◆ Records contained in a dataset:

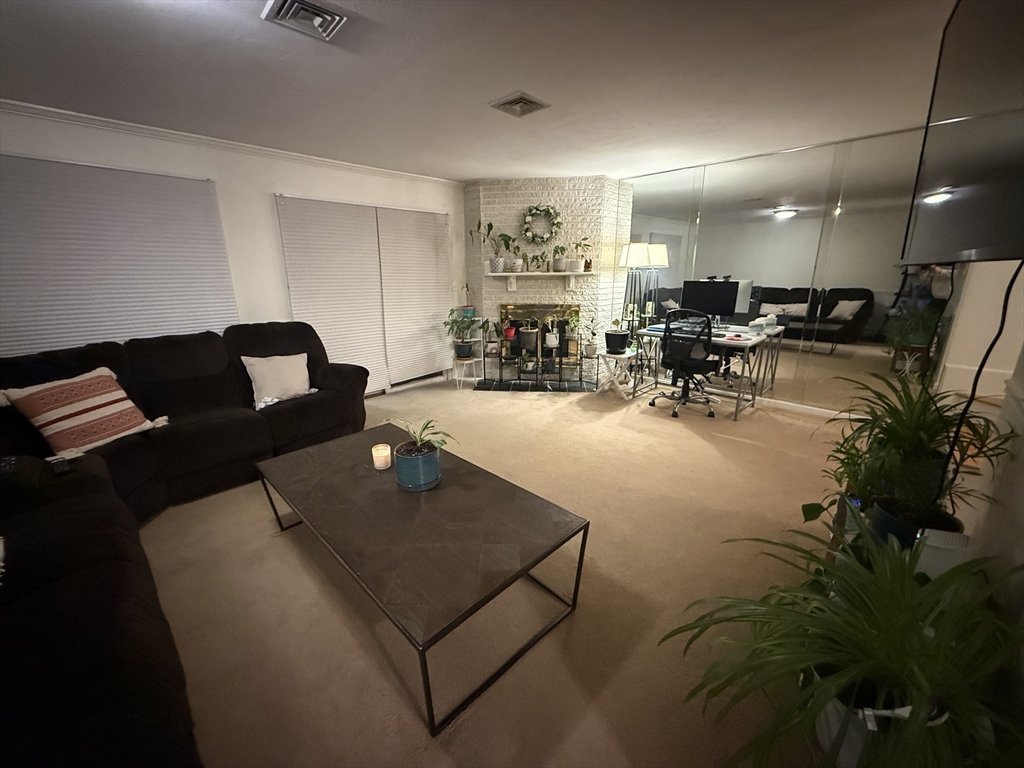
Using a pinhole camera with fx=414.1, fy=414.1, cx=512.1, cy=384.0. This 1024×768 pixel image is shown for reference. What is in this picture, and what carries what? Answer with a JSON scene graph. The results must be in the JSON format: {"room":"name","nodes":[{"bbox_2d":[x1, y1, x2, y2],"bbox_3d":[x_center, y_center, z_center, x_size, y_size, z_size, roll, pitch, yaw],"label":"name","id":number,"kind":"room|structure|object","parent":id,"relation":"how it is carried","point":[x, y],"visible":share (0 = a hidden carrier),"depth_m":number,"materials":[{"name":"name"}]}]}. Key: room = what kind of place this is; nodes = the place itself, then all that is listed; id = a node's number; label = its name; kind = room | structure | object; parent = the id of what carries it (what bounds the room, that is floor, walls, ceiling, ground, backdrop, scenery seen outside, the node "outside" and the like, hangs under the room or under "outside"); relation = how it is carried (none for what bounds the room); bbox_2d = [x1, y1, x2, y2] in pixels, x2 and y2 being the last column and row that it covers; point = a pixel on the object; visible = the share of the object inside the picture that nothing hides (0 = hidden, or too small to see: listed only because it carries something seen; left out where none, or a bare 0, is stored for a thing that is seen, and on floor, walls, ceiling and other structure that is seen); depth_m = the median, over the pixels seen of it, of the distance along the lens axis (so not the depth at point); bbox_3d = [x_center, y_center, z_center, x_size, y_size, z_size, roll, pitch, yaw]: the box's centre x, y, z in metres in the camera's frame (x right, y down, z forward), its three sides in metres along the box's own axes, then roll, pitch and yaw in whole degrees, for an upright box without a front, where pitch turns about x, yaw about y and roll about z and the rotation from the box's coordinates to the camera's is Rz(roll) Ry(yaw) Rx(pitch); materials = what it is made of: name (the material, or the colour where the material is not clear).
{"room":"living room","nodes":[
{"label":"living room","id":0,"kind":"room"},
{"bbox_2d":[0,106,465,394],"bbox_3d":[-2.333,-0.834,3.839,0.172,2.450,5.598,15,21,43],"label":"left wall","id":1,"kind":"structure","parent":0,"point":[221,181],"depth_m":3.69,"materials":[{"name":"white paint"}]},
{"bbox_2d":[0,152,239,353],"bbox_3d":[-3.027,-0.690,2.988,0.047,1.691,1.693,15,21,43],"label":"window blind","id":2,"kind":"object","parent":1,"relation":"attached to","point":[187,198],"visible":0.77,"depth_m":2.98,"materials":[{"name":"white fabric"}]},
{"bbox_2d":[0,99,465,185],"bbox_3d":[-2.445,-1.957,3.323,0.062,0.067,4.854,15,21,43],"label":"crown molding","id":3,"kind":"structure","parent":1,"relation":"attached to","point":[170,132],"depth_m":3.28,"materials":[{"name":"white paint"}]},
{"bbox_2d":[276,195,449,390],"bbox_3d":[-1.461,-0.932,4.644,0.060,2.005,1.899,15,21,43],"label":"window blind","id":4,"kind":"object","parent":1,"relation":"attached to","point":[293,287],"visible":0.91,"depth_m":4.48,"materials":[{"name":"white"}]},
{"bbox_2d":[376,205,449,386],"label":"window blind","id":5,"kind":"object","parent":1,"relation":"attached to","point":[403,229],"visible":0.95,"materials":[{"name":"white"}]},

◆ Work task:
Print the records above word for word, omitting any picture they contain.

◆ Solution for this task:
Using a pinhole camera with fx=414.1, fy=414.1, cx=512.1, cy=384.0. This 1024×768 pixel image is shown for reference. What is in this picture, and what carries what? Answer with a JSON scene graph. The results must be in the JSON format: {"room":"name","nodes":[{"bbox_2d":[x1, y1, x2, y2],"bbox_3d":[x_center, y_center, z_center, x_size, y_size, z_size, roll, pitch, yaw],"label":"name","id":number,"kind":"room|structure|object","parent":id,"relation":"how it is carried","point":[x, y],"visible":share (0 = a hidden carrier),"depth_m":number,"materials":[{"name":"name"}]}]}. Key: room = what kind of place this is; nodes = the place itself, then all that is listed; id = a node's number; label = its name; kind = room | structure | object; parent = the id of what carries it (what bounds the room, that is floor, walls, ceiling, ground, backdrop, scenery seen outside, the node "outside" and the like, hangs under the room or under "outside"); relation = how it is carried (none for what bounds the room); bbox_2d = [x1, y1, x2, y2] in pixels, x2 and y2 being the last column and row that it covers; point = a pixel on the object; visible = the share of the object inside the picture that nothing hides (0 = hidden, or too small to see: listed only because it carries something seen; left out where none, or a bare 0, is stored for a thing that is seen, and on floor, walls, ceiling and other structure that is seen); depth_m = the median, over the pixels seen of it, of the distance along the lens axis (so not the depth at point); bbox_3d = [x_center, y_center, z_center, x_size, y_size, z_size, roll, pitch, yaw]: the box's centre x, y, z in metres in the camera's frame (x right, y down, z forward), its three sides in metres along the box's own axes, then roll, pitch and yaw in whole degrees, for an upright box without a front, where pitch turns about x, yaw about y and roll about z and the rotation from the box's coordinates to the camera's is Rz(roll) Ry(yaw) Rx(pitch); materials = what it is made of: name (the material, or the colour where the material is not clear).
{"room":"living room","nodes":[
{"label":"living room","id":0,"kind":"room"},
{"bbox_2d":[0,106,465,394],"bbox_3d":[-2.333,-0.834,3.839,0.172,2.450,5.598,15,21,43],"label":"left wall","id":1,"kind":"structure","parent":0,"point":[221,181],"depth_m":3.69,"materials":[{"name":"white paint"}]},
{"bbox_2d":[0,152,239,353],"bbox_3d":[-3.027,-0.690,2.988,0.047,1.691,1.693,15,21,43],"label":"window blind","id":2,"kind":"object","parent":1,"relation":"attached to","point":[187,198],"visible":0.77,"depth_m":2.98,"materials":[{"name":"white fabric"}]},
{"bbox_2d":[0,99,465,185],"bbox_3d":[-2.445,-1.957,3.323,0.062,0.067,4.854,15,21,43],"label":"crown molding","id":3,"kind":"structure","parent":1,"relation":"attached to","point":[170,132],"depth_m":3.28,"materials":[{"name":"white paint"}]},
{"bbox_2d":[276,195,449,390],"bbox_3d":[-1.461,-0.932,4.644,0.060,2.005,1.899,15,21,43],"label":"window blind","id":4,"kind":"object","parent":1,"relation":"attached to","point":[293,287],"visible":0.91,"depth_m":4.48,"materials":[{"name":"white"}]},
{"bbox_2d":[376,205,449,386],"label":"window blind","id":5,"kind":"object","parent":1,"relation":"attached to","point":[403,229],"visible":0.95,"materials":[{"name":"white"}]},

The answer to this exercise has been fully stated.